Il a ajouté aussi que du point de vue sécuritaire, "les services libyens concernés luttent contre les bandes criminelles organisées qui font la traite et le trafic des personnes en les transportant d'un endroit vers un autre dans le but de réaliser des bénéfices substantiels sur le dos des personnes innocentes".
Le responsable libyen a appelé les ambassades respectives des pays d'origine des migrants clandestins à venir visiter les centres de rétention et à identifier leurs citoyens pour leur octroyer des documents attestant leur identité en vue de faciliter leur rapatriement dans leurs pays.

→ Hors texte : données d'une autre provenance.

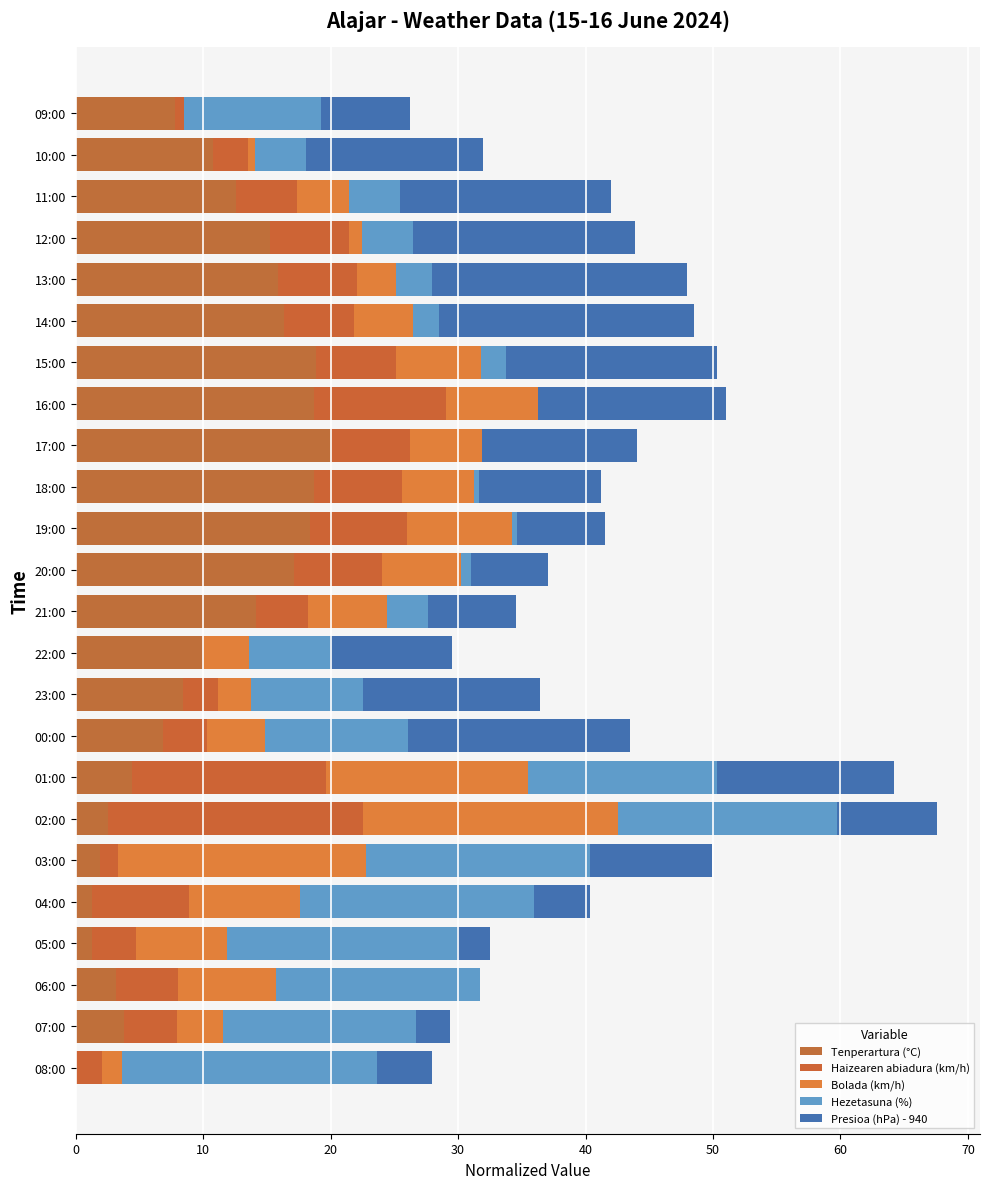

Which series has the largest range (max minus min)?

Hezetasuna (%)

"Nous essayons de rapatrier le plus rapidement possible dans leurs pays respectifs les émigrés retenus dans les centres", a indiqué M. El Bechir, affirmant que la Libye assume des coûts financiers exorbitants pour ces rapatriements qui se font par voie aérienne ou terrestre pour les pays limitrophes. La Libye donne dans certains cas de l'argent de poche aux émigrés reconduits, "en vertu du sentiment d'appartenance de la Libye à l'Afrique et de ses engagements envers le droit international", selon le capitaine El Bechir.

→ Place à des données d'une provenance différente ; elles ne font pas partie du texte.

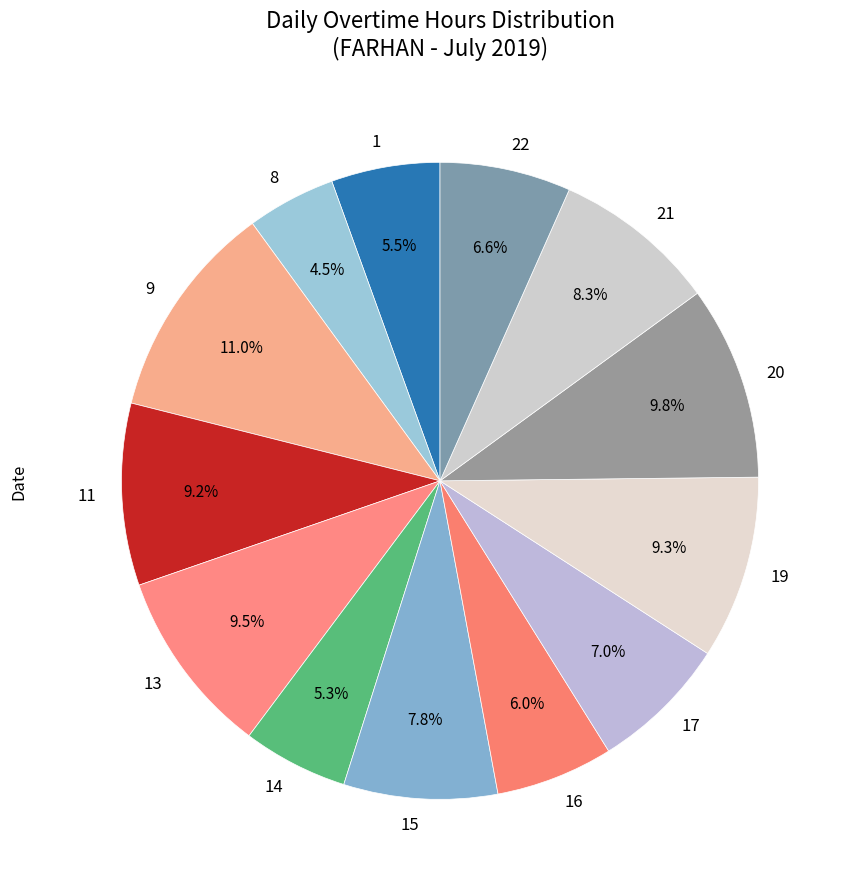

The 14 slice represents 5% of the pie. True or false?

True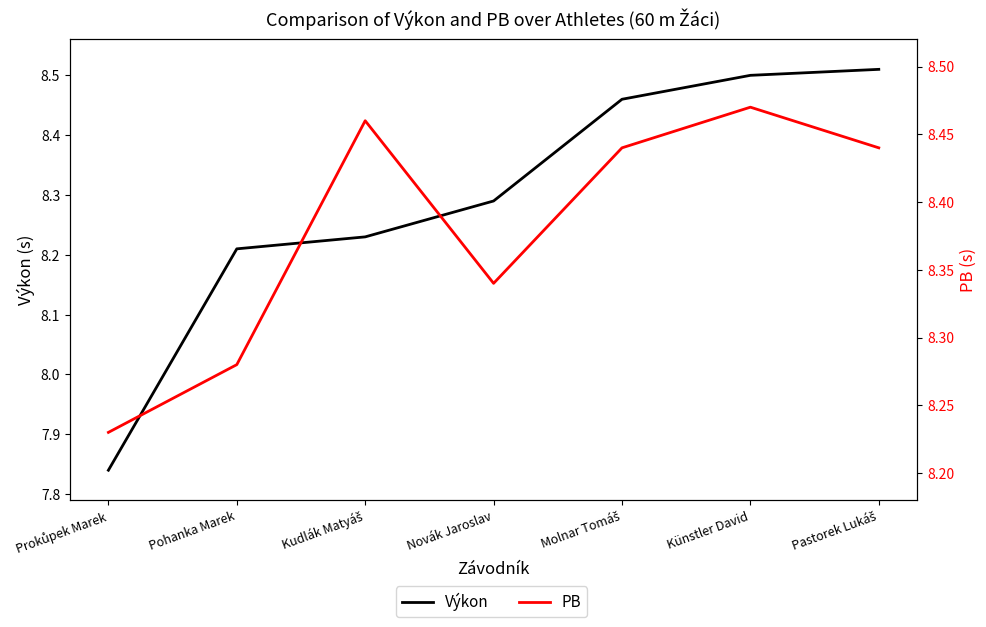

Does the chart display data point markers on the line(s)?

No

Il a précisé que les centres de rétention ont été visités par de nombreux ministres, responsables et journalistes étrangers qui ont vu comment sont traités les pensionnaires de ces centres, signalant que "même ceux qui restent pendant de longs séjours dans ces institutions le font pour des raisons qui ne dépendent pas de la volonté des autorités libyennes".
"C'est soit parce que leurs ambassades ne leur ont pas octroyé des documents d'identité ou parce qu'ils ne peuvent pour des raisons objectives rejoindre leurs pays à l'instar des Somaliens", a-t-il indiqué.

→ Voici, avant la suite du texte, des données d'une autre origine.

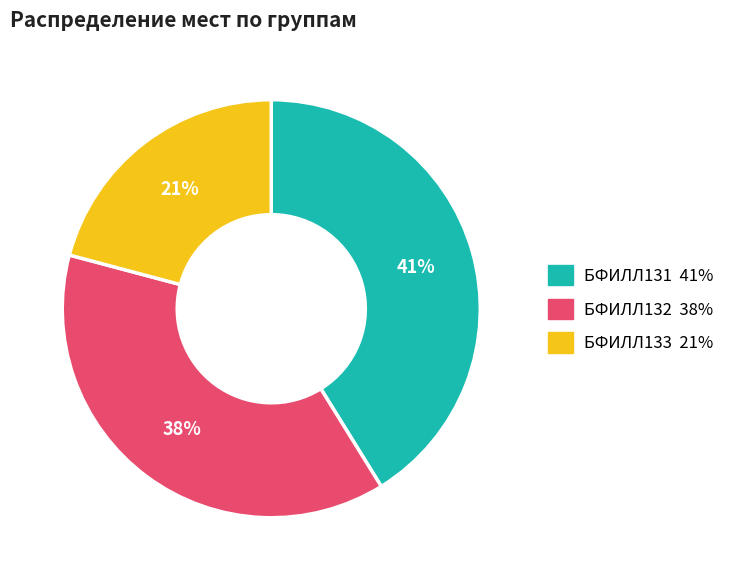

To the nearest percent, what is the average slice percentage?

33%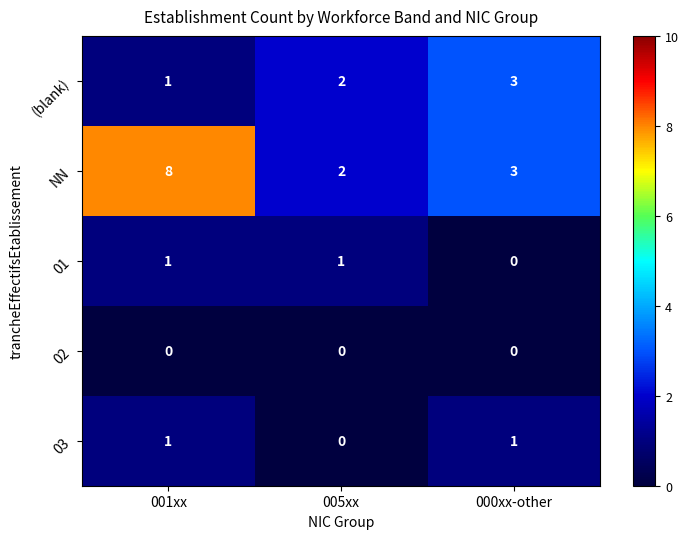

How many data points does each series have?

3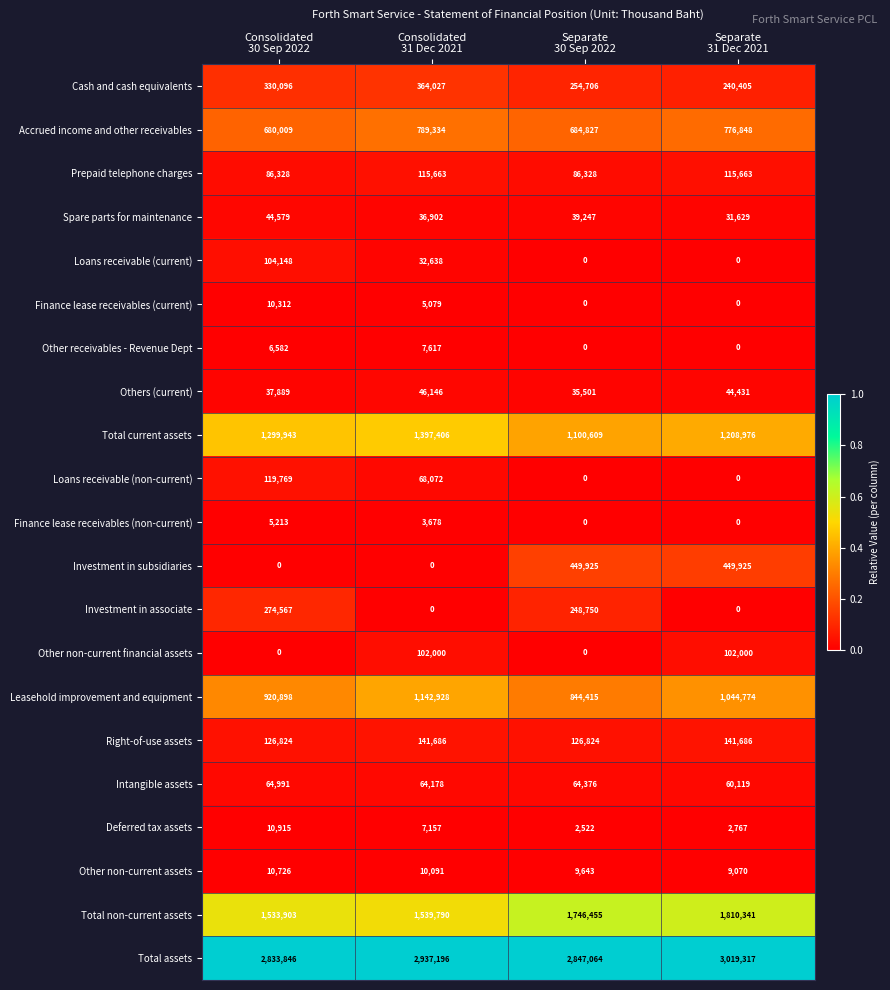

What is the average value of the Investment in associate series?

130829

Le responsable libyen a affirmé que les centres de rétention pour émigrés clandestins en Libye ressemblent à tous les autres centres de la même nature dans les autres pays du monde, "c'est à dire des centres d'hébergement des individus entrant de manière illégale dans le pays en attendant de régulariser leur situation avec leurs ambassades jusqu'à leur rapatriement dans leurs pays respectifs".
Actuellement, environ 2000 migrants clandestins sont pensionnaires des 12 centres de rétention en Libye.
"Le nombre de ces centres baisse au fur et à mesure qu'évolue le rapatriement des émigrés dans leurs pays, à l'exception des Somaliens qui ne peuvent être rapatriés dans leur pays en raison de la guerre civile qui y sévit", a précisé le directeur du département des passeports à la Sûreté libyenne.
Il a indiqué à ce propos que les autorités de son pays ont décidé de donner de nouvelles opportunités aux Somaliens en leur permettant d'avoir un travail. "Un grand nombre parmi eux ont commencé à travailler dans des sociétés publiques et privées en Libye, et des efforts sont conduits conjointement avec l'ambassade somalienne pour leur octroyer des documents d'identité afin de leur établir des contrats de travail en bonne et due forme", a ajouté le capitaine Mohamed El Béchir.